:: INPUT ::
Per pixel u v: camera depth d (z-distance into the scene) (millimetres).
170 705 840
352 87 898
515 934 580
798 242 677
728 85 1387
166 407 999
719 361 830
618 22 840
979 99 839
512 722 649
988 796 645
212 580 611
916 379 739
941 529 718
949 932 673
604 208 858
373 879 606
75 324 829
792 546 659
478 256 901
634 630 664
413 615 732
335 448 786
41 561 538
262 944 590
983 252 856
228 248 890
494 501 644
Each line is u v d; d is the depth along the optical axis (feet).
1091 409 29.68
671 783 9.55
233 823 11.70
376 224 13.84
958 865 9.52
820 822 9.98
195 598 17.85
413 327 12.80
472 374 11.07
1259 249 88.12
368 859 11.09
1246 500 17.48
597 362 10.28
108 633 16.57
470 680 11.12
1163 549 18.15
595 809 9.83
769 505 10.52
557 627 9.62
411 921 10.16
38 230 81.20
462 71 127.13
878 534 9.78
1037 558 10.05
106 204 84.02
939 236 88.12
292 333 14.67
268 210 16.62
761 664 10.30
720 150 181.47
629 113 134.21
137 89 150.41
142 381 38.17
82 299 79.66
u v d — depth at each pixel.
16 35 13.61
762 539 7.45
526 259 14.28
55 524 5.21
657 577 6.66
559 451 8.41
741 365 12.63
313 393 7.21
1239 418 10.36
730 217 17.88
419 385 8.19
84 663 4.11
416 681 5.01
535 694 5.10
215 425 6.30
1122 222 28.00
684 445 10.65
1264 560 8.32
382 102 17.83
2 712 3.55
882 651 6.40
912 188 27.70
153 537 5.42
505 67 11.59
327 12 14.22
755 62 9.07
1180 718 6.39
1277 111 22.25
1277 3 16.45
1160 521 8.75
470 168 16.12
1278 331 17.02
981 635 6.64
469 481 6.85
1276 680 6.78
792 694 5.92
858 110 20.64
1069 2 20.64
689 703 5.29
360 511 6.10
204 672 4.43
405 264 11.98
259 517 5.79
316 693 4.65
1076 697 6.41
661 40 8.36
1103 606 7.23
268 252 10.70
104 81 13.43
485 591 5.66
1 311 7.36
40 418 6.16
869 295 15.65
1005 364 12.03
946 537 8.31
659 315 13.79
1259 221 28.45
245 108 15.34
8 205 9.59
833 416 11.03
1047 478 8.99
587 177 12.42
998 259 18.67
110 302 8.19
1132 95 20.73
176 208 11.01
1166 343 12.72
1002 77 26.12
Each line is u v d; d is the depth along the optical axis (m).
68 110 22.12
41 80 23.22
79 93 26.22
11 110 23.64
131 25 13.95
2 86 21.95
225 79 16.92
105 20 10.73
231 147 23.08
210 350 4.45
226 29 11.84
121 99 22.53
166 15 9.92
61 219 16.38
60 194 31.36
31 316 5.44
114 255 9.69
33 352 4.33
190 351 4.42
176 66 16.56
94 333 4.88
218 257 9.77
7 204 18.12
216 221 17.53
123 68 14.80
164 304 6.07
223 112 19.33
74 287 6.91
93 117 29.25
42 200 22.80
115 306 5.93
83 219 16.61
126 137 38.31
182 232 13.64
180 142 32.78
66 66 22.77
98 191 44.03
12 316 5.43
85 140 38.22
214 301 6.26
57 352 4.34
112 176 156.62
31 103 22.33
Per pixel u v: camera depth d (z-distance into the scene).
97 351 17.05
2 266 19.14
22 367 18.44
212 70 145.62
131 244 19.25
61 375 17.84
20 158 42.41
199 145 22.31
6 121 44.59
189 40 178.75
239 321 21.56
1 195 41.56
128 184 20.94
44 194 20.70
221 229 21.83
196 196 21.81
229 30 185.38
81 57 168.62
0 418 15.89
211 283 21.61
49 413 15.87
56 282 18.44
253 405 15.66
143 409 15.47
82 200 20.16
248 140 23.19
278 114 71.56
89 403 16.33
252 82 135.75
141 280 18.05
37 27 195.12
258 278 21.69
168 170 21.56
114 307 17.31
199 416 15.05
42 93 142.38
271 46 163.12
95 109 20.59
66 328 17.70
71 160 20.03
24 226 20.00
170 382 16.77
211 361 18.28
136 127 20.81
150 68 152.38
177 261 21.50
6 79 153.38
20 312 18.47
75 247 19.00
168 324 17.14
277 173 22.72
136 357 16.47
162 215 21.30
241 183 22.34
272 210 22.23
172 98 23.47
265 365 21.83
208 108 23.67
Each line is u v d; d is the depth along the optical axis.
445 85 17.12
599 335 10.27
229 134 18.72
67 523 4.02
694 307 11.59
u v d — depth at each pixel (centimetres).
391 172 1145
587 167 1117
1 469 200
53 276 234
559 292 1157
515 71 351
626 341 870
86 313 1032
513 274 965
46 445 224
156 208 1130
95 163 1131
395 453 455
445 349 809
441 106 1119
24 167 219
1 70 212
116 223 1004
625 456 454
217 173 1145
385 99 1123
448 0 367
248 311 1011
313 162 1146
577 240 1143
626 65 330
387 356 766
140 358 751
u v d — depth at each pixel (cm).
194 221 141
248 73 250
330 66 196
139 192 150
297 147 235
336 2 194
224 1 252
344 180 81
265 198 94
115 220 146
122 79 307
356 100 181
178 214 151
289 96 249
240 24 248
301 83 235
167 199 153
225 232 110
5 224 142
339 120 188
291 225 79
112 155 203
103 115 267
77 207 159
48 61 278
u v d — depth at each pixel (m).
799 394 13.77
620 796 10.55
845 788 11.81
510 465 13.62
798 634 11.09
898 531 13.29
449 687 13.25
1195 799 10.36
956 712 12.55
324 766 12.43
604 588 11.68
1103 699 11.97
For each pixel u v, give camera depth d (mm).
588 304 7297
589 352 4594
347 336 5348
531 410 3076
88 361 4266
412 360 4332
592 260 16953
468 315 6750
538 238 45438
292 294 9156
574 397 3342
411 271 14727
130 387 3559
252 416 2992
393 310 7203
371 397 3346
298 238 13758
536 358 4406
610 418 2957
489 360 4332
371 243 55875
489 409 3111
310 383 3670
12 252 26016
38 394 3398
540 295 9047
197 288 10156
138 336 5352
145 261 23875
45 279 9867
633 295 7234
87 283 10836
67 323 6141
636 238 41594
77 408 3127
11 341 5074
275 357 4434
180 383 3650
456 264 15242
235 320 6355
:::
WHAT YOU NEED TO DO ▸ The word "into" appears in some lines above. Return every one of those lines.

ANSWER BOX ▸
Per pixel u v: camera depth d (z-distance into the scene) (millimetres).
Per pixel u v: camera depth d (z-distance into the scene).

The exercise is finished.